Abstract

The cardiovascular responses to transient intrathecal administration of dopamine agonists were studied daily in chronically prepared rats that had been spinally transected or were sham operated. The goals were (1) to determine the group differences in evoked heart rate and arterial pressure responses and (2) to determine, within the transected group, whether or not the long term responses could be dissociated. The hypothesis tested is that cord transection releases a tonic inhibition of cardiovascular responsiveness independently of the mechanism of receptor hypersensitivity. Changes in mean aortic blood pressure and heart rate induced by intrathecal administration of the mixed D1/D2 dopamine receptor agonist apomorphine (150 nmol per rat) were measured in conscious rats during a 10 d experimental period following spinal transection. Complete spinal transection did not affect aortic pressure but increased basal heart rate values by about 33% with respect to normal rats (p < 0.001).

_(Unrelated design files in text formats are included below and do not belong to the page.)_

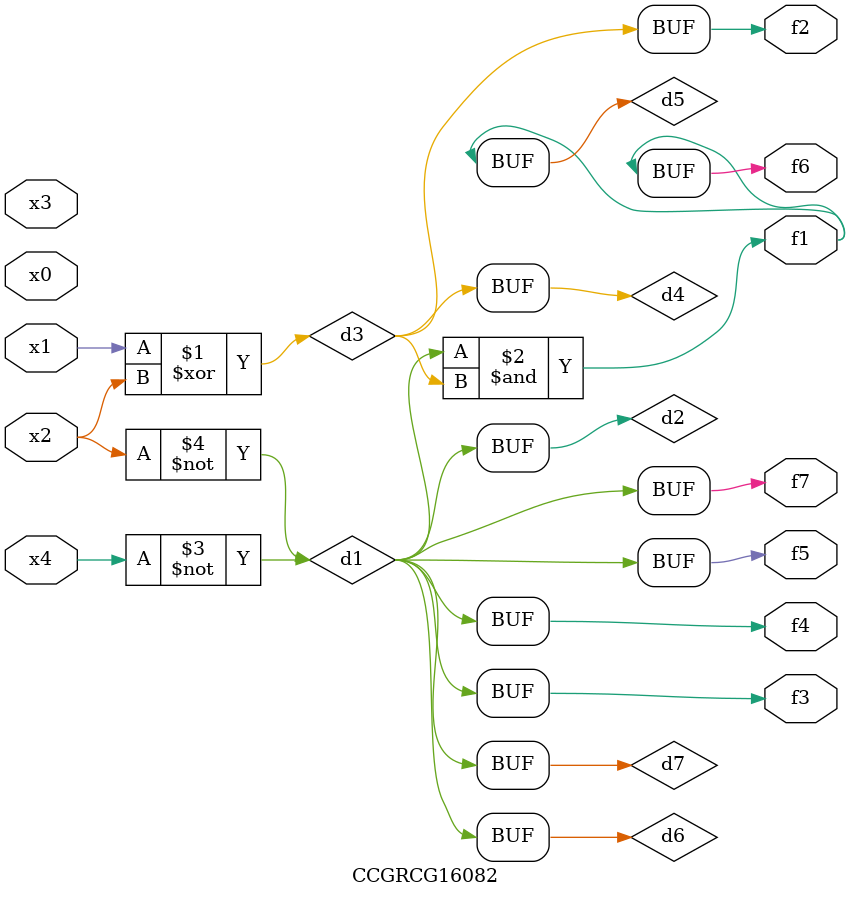
<source format=v>
module CCGRCG16082(
	input x0, x1, x2, x3, x4,
	output f1, f2, f3, f4, f5, f6, f7
);

	wire d1, d2, d3, d4, d5, d6, d7;

	not (d1, x4);
	not (d2, x2);
	xor (d3, x1, x2);
	buf (d4, d3);
	and (d5, d1, d3);
	buf (d6, d1, d2);
	buf (d7, d2);
	assign f1 = d5;
	assign f2 = d4;
	assign f3 = d7;
	assign f4 = d7;
	assign f5 = d7;
	assign f6 = d5;
	assign f7 = d7;
endmodule

</source>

When apomorphine was injected caudally to the section (at T9-T10) but not rostrally (at T2-T4), it induced a 50% greater and an 800% more long lasting decrease in mean aortic pressure and a 230% greater and 70% more long lasting decrease in heart rate in spinal than in sham operated rats. These increases in cardiovascular responses were corroborated by a leftward shift of the apomorphine dose-response curves. They were also found after intrathecal administration of highly selective D1 and D2 receptor agonists fenoldopam (50 nmol per rat) and quinpirole (150 nmol per rat), and were specifically blocked by intrathecal haloperidol (27 nmol per rat), a non-selective dopamine antagonist. Complete spinal transection induces different increases in hypotensive and bradycardic responses to the stimulation of caudally located spinal dopamine receptors which could be due to the destruction of a tonically inhibiting spinal system rather than to hypersensitivity of the dopamine receptors.